Apparently it is recommended to force include precompiled headers, so that the source may be used with and without precompiled headers. Even CMake uses the force include method on precompiled headers.
However for example Microsofts MSVC documentation says:
The compiler treats all code occurring before the .h file as precompiled. It skips to just beyond the #include directive associated with the .h file, uses the code contained in the .pch file, and then compiles all code after filename.
and for the /FI
option the documentation says:
This option has the same effect as specifying the file with double quotation marks in an #include directive on the first line of every source file specified on the command line, in the CL environment variable, or in a command file.
So to summarize this: All includes that are above/before an include directive of a corresponding precompiled header, will be precompiled into the PCH file. Force-including that file will put this in the first line of a file.

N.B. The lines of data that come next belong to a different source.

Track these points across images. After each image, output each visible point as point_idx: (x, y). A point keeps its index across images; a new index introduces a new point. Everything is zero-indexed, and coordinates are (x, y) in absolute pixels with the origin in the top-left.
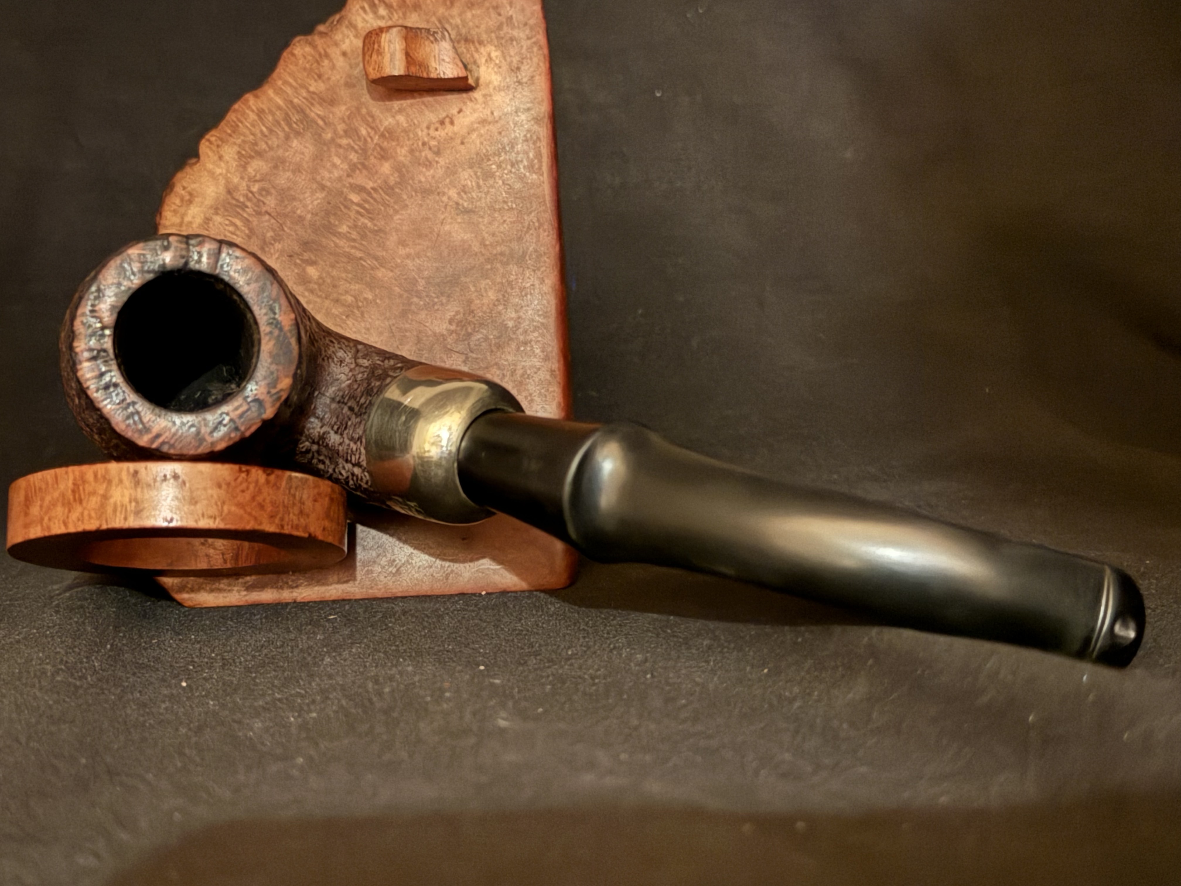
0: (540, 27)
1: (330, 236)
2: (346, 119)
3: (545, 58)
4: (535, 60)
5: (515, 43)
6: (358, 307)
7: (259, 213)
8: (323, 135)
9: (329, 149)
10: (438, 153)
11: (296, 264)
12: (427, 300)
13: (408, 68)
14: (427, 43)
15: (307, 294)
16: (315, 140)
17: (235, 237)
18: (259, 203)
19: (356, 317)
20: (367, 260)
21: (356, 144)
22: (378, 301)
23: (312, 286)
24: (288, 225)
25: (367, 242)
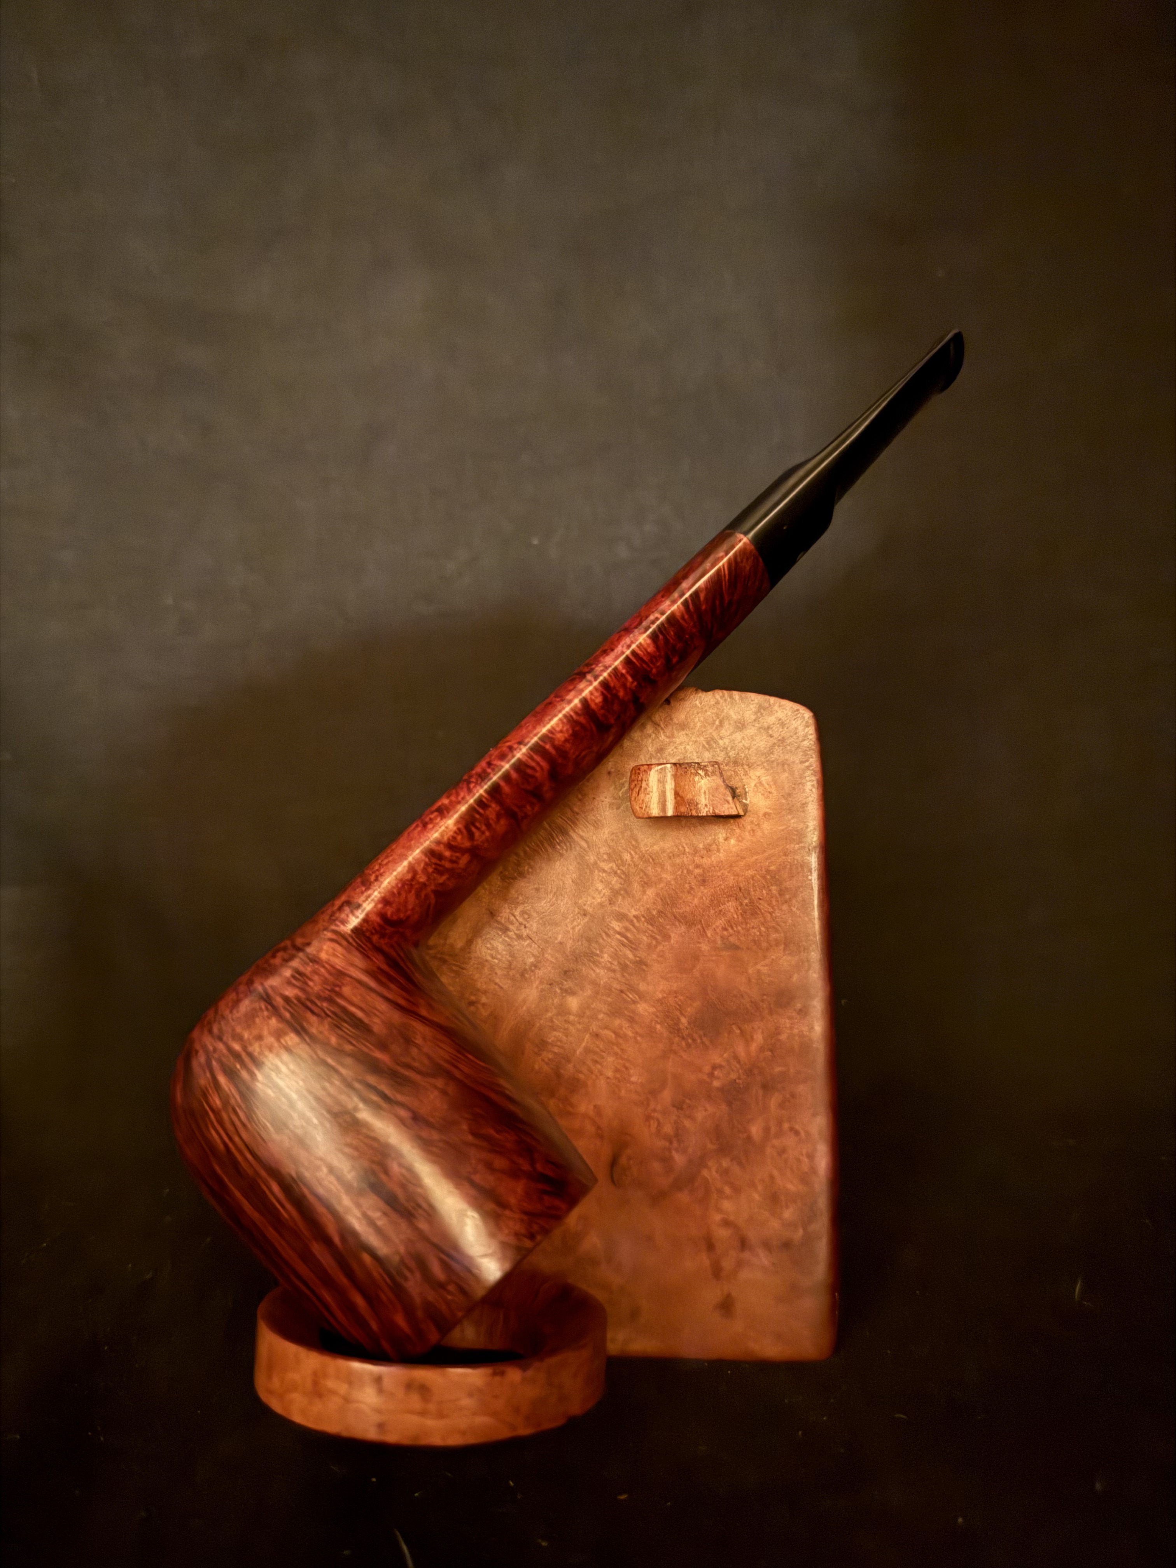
0: (813, 750)
1: (591, 964)
2: (609, 841)
3: (818, 783)
4: (809, 786)
5: (786, 766)
6: (618, 1045)
7: (520, 937)
8: (587, 858)
9: (592, 873)
10: (704, 882)
11: (555, 993)
12: (690, 1041)
13: (676, 809)
14: (697, 779)
15: (566, 1026)
16: (579, 863)
17: (496, 961)
18: (521, 927)
19: (616, 1054)
20: (628, 993)
21: (619, 869)
22: (639, 1038)
23: (572, 1018)
24: (549, 951)
25: (629, 974)
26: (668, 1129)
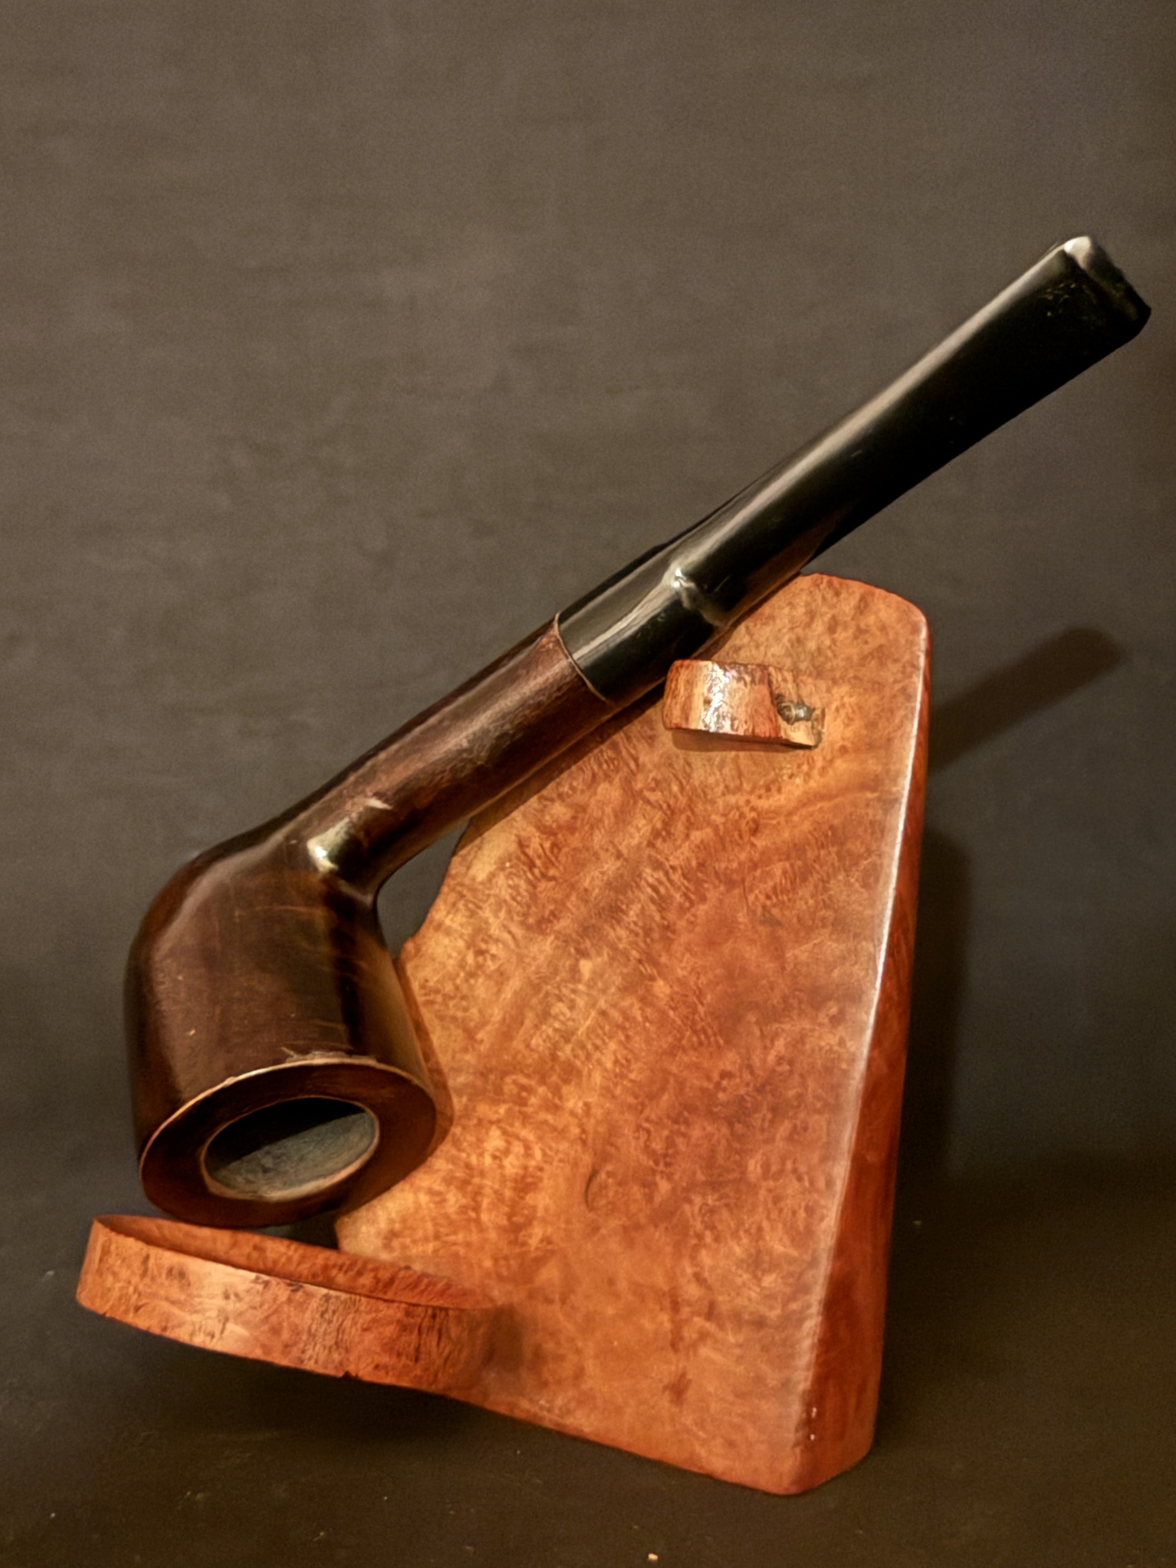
1: (614, 922)
6: (624, 1029)
7: (544, 876)
8: (633, 783)
9: (635, 803)
10: (755, 831)
11: (570, 954)
12: (703, 1037)
15: (573, 996)
16: (624, 789)
17: (515, 904)
18: (549, 863)
19: (620, 1042)
20: (647, 965)
21: (665, 802)
22: (647, 1025)
23: (581, 987)
24: (573, 898)
25: (652, 940)
26: (658, 1146)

My question now is: How does this work together? Is there some special logic for PCH files during build process or am I missing something?
Update: I checked the gcc documentation as well and it looks like that gcc searches for precompiled headers for each include directive it finds and uses precompiled headers if possible. So do I understand it correctly that MSVC kind of summarizes all includes before (including the header itself) an include that should be used to generate a precompiled header, where gcc instead generates a precompiled header for that specific header?
If that's right it arises the question: Is gcc really way more flexible regarding preocmpiled header usage and how easy it is to gain a performance boost during compilation out of it?